Italian Unification, or the Risorgimento ("resurgence"), refers to the series of wars, diplomatic maneuvers, and popular movements that transformed the patchwork of pre-1815 Italian states — including the Kingdom of Sardinia-Piedmont, the Kingdom of the Two Sicilies, the Papal States, the Grand Duchy of Tuscany, and Austrian-held Lombardy-Venetia — into the unified Kingdom of Italy proclaimed in 1861.
The process is typically dated from the Congress of Vienna (1815), which restored conservative dynasties and Austrian dominance over much of the peninsula, through the failed liberal revolutions of 1820–21, 1831, and 1848–49. The latter wave saw short-lived republics in Rome and Venice and the first war of independence waged by Piedmont-Sardinia against Austria, ending in Piedmontese defeat at Custoza and Novara.
Unification was achieved primarily under the leadership of three figures often paired with King Victor Emmanuel II of Savoy:
- Camillo Benso, Count of Cavour, Piedmontese prime minister, who secured a French alliance with Napoleon III at Plombières (1858) and won Lombardy after the Second War of Italian Independence (1859).
- Giuseppe Garibaldi, whose Spedizione dei Mille (Expedition of the Thousand) in 1860 toppled Bourbon rule in Sicily and Naples, which were then transferred to Victor Emmanuel.
- Giuseppe Mazzini, the republican ideologue whose movement Giovine Italia shaped nationalist thought, though his republican vision lost out to the Savoyard monarchy.
The Kingdom of Italy was proclaimed on 17 March 1861. Venetia was annexed in 1866 following the Austro-Prussian War, and Rome was captured on 20 September 1870 after French troops withdrew during the Franco-Prussian War, ending the temporal power of the papacy and prompting the so-called Roman Question. Italian-speaking territories still under Austria — Italia irredenta such as Trento and Trieste — were largely acquired only after World War I under the Treaty of Saint-Germain (1919).
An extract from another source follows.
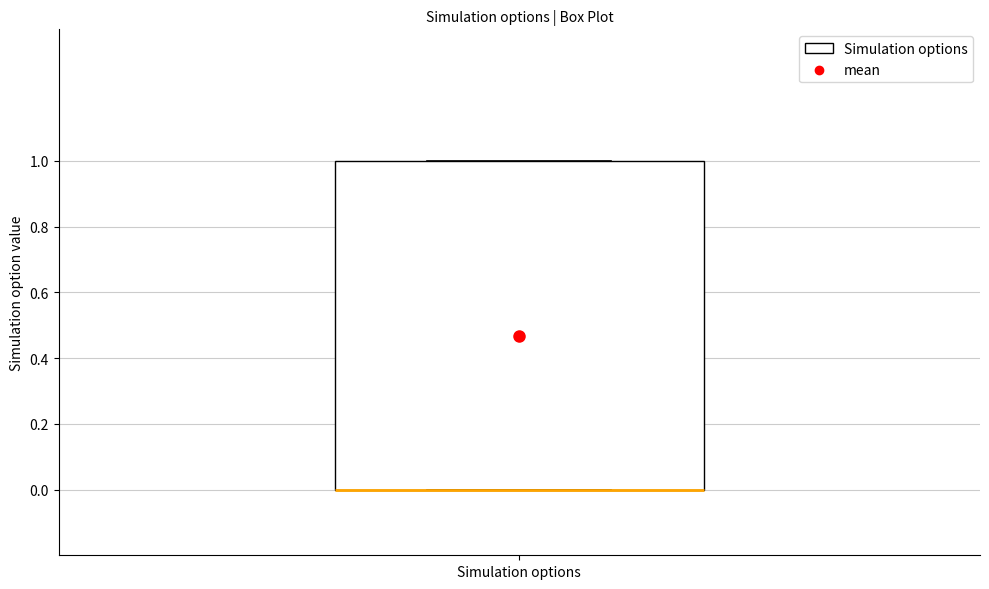

Read this box plot against the y-axis: the position of the median line, the range covered by the box, and the ends of both whiskers. The values are not printed on the chart, so give them approximately, as read against the axis.

median 0 (drawn on the box's lower edge), box 0 to 1, whiskers 0 to 1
Unification is a foundational case study in nationalism, state-building, and great-power diplomacy.
Example
In 1860, Giuseppe Garibaldi's Expedition of the Thousand landed at Marsala in Sicily, overthrew Bourbon rule in southern Italy, and handed the conquered territories to Victor Emmanuel II, paving the way for the proclamation of the Kingdom of Italy in March 1861.
Frequently asked questions
On 17 March 1861, with Victor Emmanuel II of the House of Savoy as its first king, though Venetia and Rome were not yet included.